The task: Count the lines below that contain the string "Internationale", and reply with that number only.

======== Supplied data ========

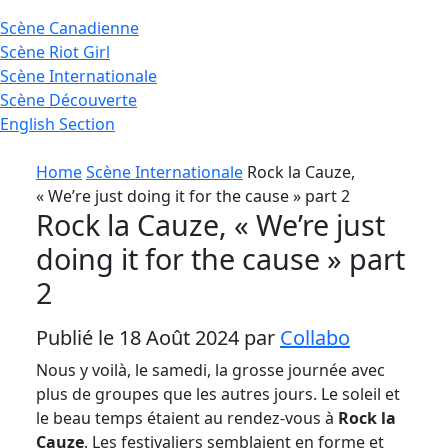
Scène
Canadienne
Scène
Riot Girl
Scène
Internationale
Scène
Découverte
English
Section
Home
Scène Internationale
Rock la Cauze,
« We’re just doing it for the cause » part 2
Rock la Cauze, « We’re just
doing it for the cause » part
2
Publié le 18 Août 2024 par
Collabo
Nous y voilà, le samedi, la grosse journée avec
plus de groupes que les autres jours. Le soleil et
le beau temps étaient au rendez-vous à
Rock la
Cauze
. Les festivaliers semblaient en forme et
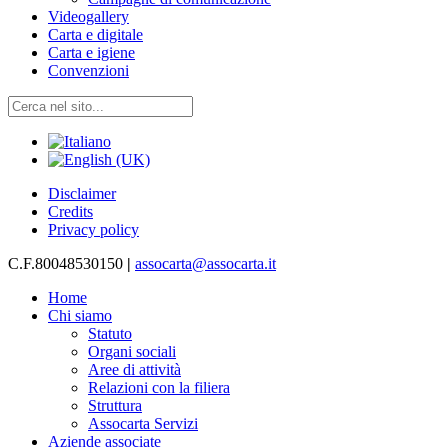
Videogallery
Carta e digitale
Carta e igiene
Convenzioni
Disclaimer
Credits
Privacy policy
C.F.80048530150
|
assocarta@assocarta.it
Home
Chi siamo
Statuto
Organi sociali
Aree di attività
Relazioni con la filiera
Struttura
Assocarta Servizi
Aziende associate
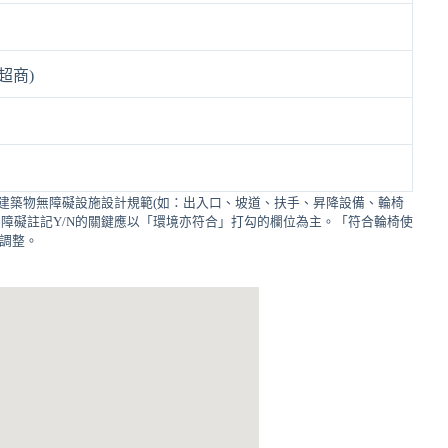
超商)
建築物無障礙設施設計規範(如：出入口、坡道、扶手、昇降設備、輪椅
障礙註記Y/N的關鍵應以「環境亦符合」打勾的欄位為主。「符合輪椅使
的調整。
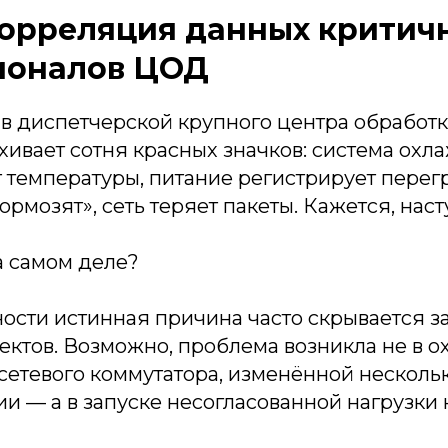
орреляция данных критич
ионалов ЦОД
в диспетчерской крупного центра обработк
хивает сотня красных значков: система ох
 температуры, питание регистрирует перегр
рмозят», сеть теряет пакеты. Кажется, наст
на самом деле?
ости истинная причина часто скрывается з
ктов. Возможно, проблема возникла не в о
етевого коммутатора, изменённой нескольк
ии — а в запуске несогласованной нагрузки 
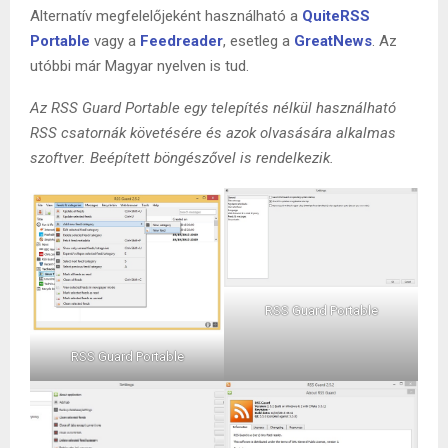
Alternatív megfelelőjeként használható a
QuiteRSS
Portable
vagy a
Feedreader
, esetleg a
GreatNews
. Az
utóbbi már Magyar nyelven is tud.
Az RSS Guard Portable egy telepítés nélkül használható
RSS csatornák követésére és azok olvasására alkalmas
szoftver. Beépített böngészővel is rendelkezik.
RSS Guard Portable
RSS Guard Portable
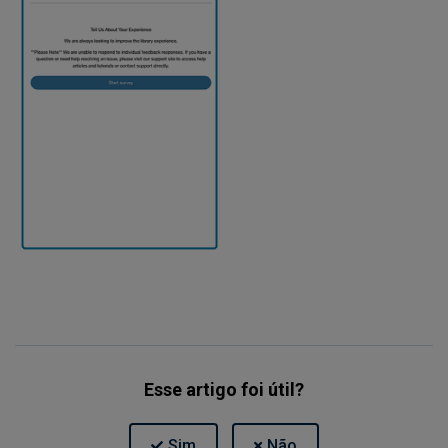
Esse artigo foi útil?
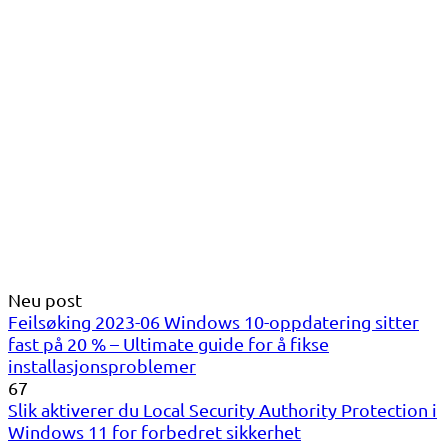
Neu post
Feilsøking 2023-06 Windows 10-oppdatering sitter
fast på 20 % – Ultimate guide for å fikse
installasjonsproblemer
67
Slik aktiverer du Local Security Authority Protection i
Windows 11 for forbedret sikkerhet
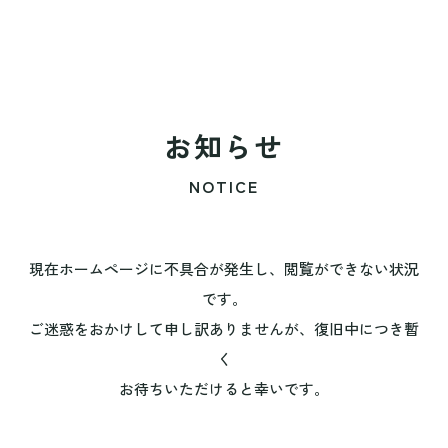
お知らせ
NOTICE
現在ホームページに不具合が発生し、閲覧ができない状況
です。
ご迷惑をおかけして申し訳ありませんが、復旧中につき暫
く
お待ちいただけると幸いです。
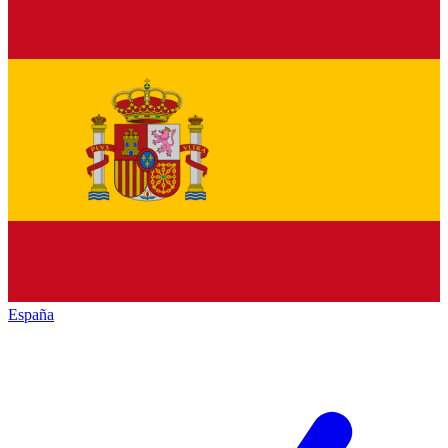
España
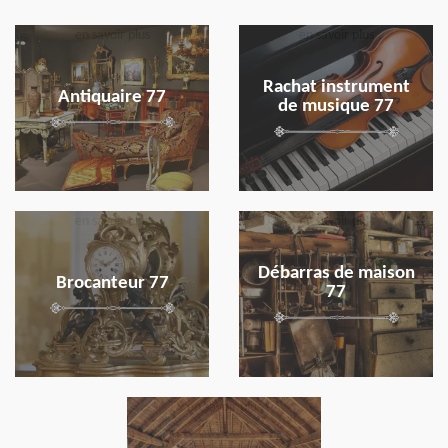
en savoir plus
en savoir plus
Rachat instrument
Antiquaire 77
de musique 77
en savoir plus
en savoir plus
Débarras de maison
Brocanteur 77
77
en savoir plus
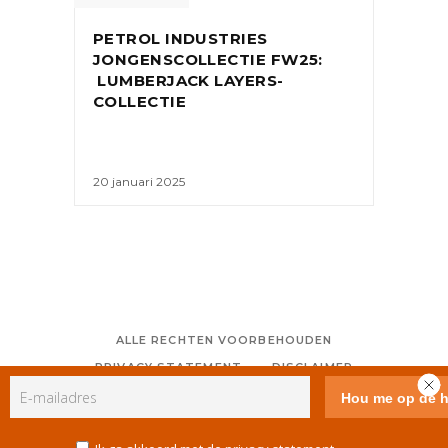
PETROL INDUSTRIES
JONGENSCOLLECTIE FW25:
LUMBERJACK LAYERS-
COLLECTIE
20 januari 2025
ALLE RECHTEN VOORBEHOUDEN
PRIVACY STATEMENT
DISCLAIMER
COLOFON
CONTACT
RSS
GEBRUIKERSVOORWAARDEN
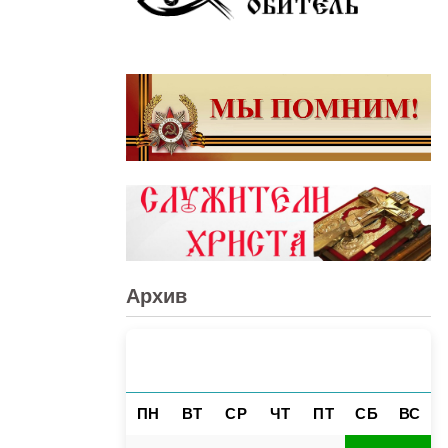
Архив
АВГУСТ 2026
«
»
ПН
ВТ
СР
ЧТ
ПТ
СБ
ВС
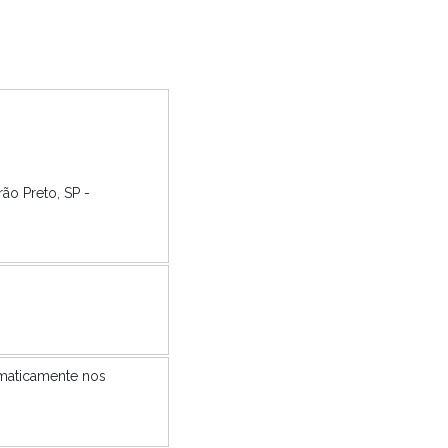
rão Preto, SP -
omaticamente nos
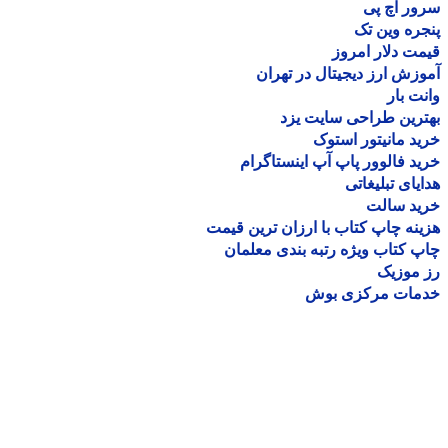
ر اچ پی
ره وین تک
ت دلار امروز
زش ارز دیجیتال در تهران
ت بار
رین طراحی سایت یزد
د مانیتور استوک
د فالوور پاپ آپ اینستاگرام
یای تبلیغاتی
ید سالت
نه چاپ کتاب با ارزان ترین قیمت
 کتاب ویژه رتبه بندی معلمان
موزیک
مات مرکزی بوش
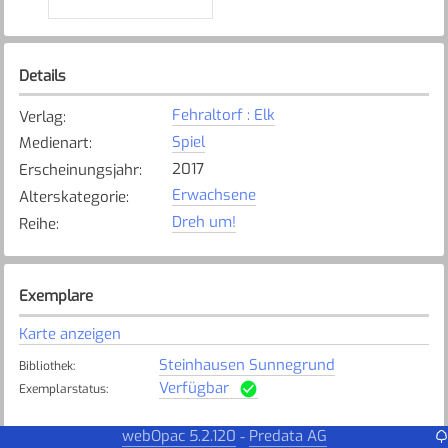
Details
Fehraltorf : Elk
Verlag
:
Spiel
Medienart
:
2017
Erscheinungsjahr
:
Erwachsene
Alterskategorie
:
Dreh um!
Reihe
:
Exemplare
Karte anzeigen
Steinhausen Sunnegrund
Bibliothek
:
Verfügbar
Exemplarstatus
:
webOpac 5.2.120
Predata AG
-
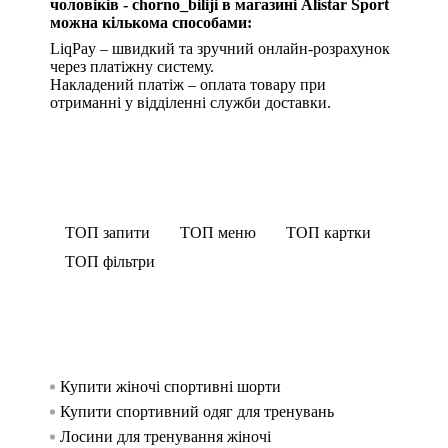
чоловіків - chorno_biliji в магазині Alistar Sport
можна кількома способами:
LiqPay – швидкий та зручний онлайн-розрахунок
через платіжну систему.
Накладений платіж – оплата товару при
отриманні у відділенні служби доставки.
ТОП запити
ТОП меню
ТОП картки
ТОП фільтри
Купити жіночі спортивні шорти
Спорти
Футбо
Спорт
жінок
Купити спортивний одяг для тренувань
Футбол
Спорти
Спорти
Лосини для тренування жіночі
Безшов
Чолові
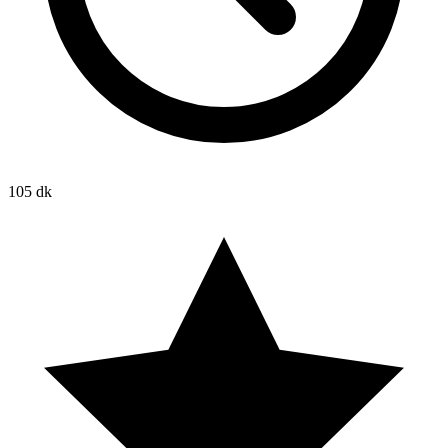
105 dk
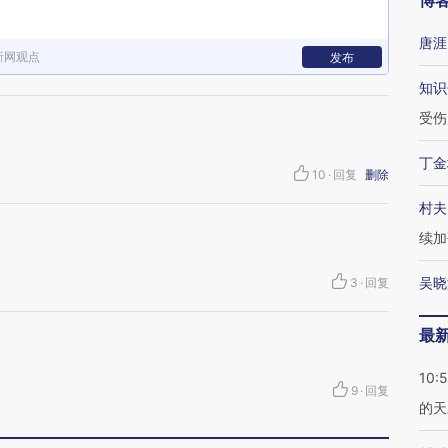
博
唐涯
新网观点
发布
知识
受伤
丁金
10
·
回复
删除
村夫
续加
吴晓
3
·
回复
最
10:
9
·
回复
的天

========

Answer to this problem: 2